Until the Day I Die marks the third release for Australian musical powerhouse Kollaps. The act is most often classified as “post-industrial,” but the label doesn’t come close to doing the group’s sound justice. Kollaps serves up distorted, noisy, droning, ominous tunes whose sounds don’t evoke impressions of Re_Agent and Iszoloscope as much as they do acts like Sunn O)))), Godflesh, Boris, and bits of A Place to Bury Strangers, although even those comparisons don’t fully describe the transcendent visions of Kollaps’ musical undertakings. The band’s approach on this latest LP is a deep cutting, heavily distorted cacophony of percussion provided by found instruments and discrete discarded objects (in the vein of Einstürzende Neubauten) interspersed with nihilistic recitatives and lyrics that evoke religious iconography, lurid perversion, and profound maudlin hopelessness, all of which contributes to the deep impression left on the listener from this seven-song release.
Until the Day I Die dives straight in with the opening “Relapse Theatre,” which starts silent, then gradually yet quickly crescendos into a low, throbbing drone backed with attenuated machine-like squeals, all under a layer of not-so-subtle distortion. Here, the listener is introduced to a recurring leitmotif throughout the album: film score-like percussion with low single-note pads that give way to the powerful imagery of the lyrics – in this case, a recitation of the Catholic Hail Mary juxtaposed with the doomlike atmosphere of the music. The journey continues with “D-IX,” which flows out of the first track like the Styx into a trifle of tortured moans and machine noises accompanied by sermon-like vocals.
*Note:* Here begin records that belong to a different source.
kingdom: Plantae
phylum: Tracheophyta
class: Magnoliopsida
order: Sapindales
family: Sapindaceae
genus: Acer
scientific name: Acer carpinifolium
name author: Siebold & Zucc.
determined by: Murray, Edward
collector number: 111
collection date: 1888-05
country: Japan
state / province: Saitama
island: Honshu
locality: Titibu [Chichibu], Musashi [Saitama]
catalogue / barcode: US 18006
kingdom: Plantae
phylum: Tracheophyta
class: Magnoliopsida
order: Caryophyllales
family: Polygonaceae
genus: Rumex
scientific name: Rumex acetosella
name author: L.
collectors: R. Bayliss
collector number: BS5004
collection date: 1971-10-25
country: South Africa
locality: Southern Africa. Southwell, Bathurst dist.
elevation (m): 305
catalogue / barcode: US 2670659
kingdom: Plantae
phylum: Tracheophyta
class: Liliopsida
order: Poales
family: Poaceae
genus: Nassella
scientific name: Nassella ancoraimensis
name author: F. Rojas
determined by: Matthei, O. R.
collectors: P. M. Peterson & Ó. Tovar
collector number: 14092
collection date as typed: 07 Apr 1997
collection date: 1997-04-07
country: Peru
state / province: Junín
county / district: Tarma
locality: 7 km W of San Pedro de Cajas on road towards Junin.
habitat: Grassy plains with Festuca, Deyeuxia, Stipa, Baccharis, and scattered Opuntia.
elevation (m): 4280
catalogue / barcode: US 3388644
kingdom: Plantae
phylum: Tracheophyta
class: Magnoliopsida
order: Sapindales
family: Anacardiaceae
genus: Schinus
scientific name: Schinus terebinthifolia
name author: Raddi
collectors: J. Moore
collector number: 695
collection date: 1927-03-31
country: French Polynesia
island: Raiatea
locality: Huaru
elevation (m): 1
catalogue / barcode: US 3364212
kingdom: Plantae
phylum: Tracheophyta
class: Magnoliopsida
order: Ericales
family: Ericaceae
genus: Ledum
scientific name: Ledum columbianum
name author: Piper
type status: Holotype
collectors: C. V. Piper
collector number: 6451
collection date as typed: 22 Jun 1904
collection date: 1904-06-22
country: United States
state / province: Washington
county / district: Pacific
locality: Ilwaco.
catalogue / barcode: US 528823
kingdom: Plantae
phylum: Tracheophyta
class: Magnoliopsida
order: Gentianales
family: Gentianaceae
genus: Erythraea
The third track, “I Believe in the Closed Fist” starts off more subdued, but quickly returns to the distorted motif, this time accompanied by a pulsating bass guitar riff, closing out with a subdued pad, adding to the already tense feelings.
The album then picks up some steam with “Hate is Forever,” which features the percussion more prominently, a steady slamming of what sounds like hard-hit floor toms or Taiko drums providing a steady rhythmic backing to the controlled belts of the vocals, all of which eventually bleeds into the more airy and less percussive “The Hand of Death.” The album’s title track, “Until the Day I Die” follows, and is a stark contrast to the squeals, screams, and slams that have marked the album’s progress to this point, offering a relatively short acoustic piece with lilting, crooning vocals reminiscent of Swans or solo Jarboe. The album concludes with “Iron Sight Halo,” a piece that features the whispered mantra-like vocals that quickly metamorphose into shouty vocal belts closed out with a foreboding bass, throbbing percussion, and a noisy crescendo sure to leave a lasting impression on the uninitiated listener… and even some who are well-traveled with noise-based tastes!
Although the description of the album may leave some listeners squeamish, Until the Day I Die is ironically a well-composed, delightful listening experience for those with bold, adventurous tastes looking to hear material that expands on established noise techniques. Though if you’re prone to nightmares, you may not want to listen with the lights off!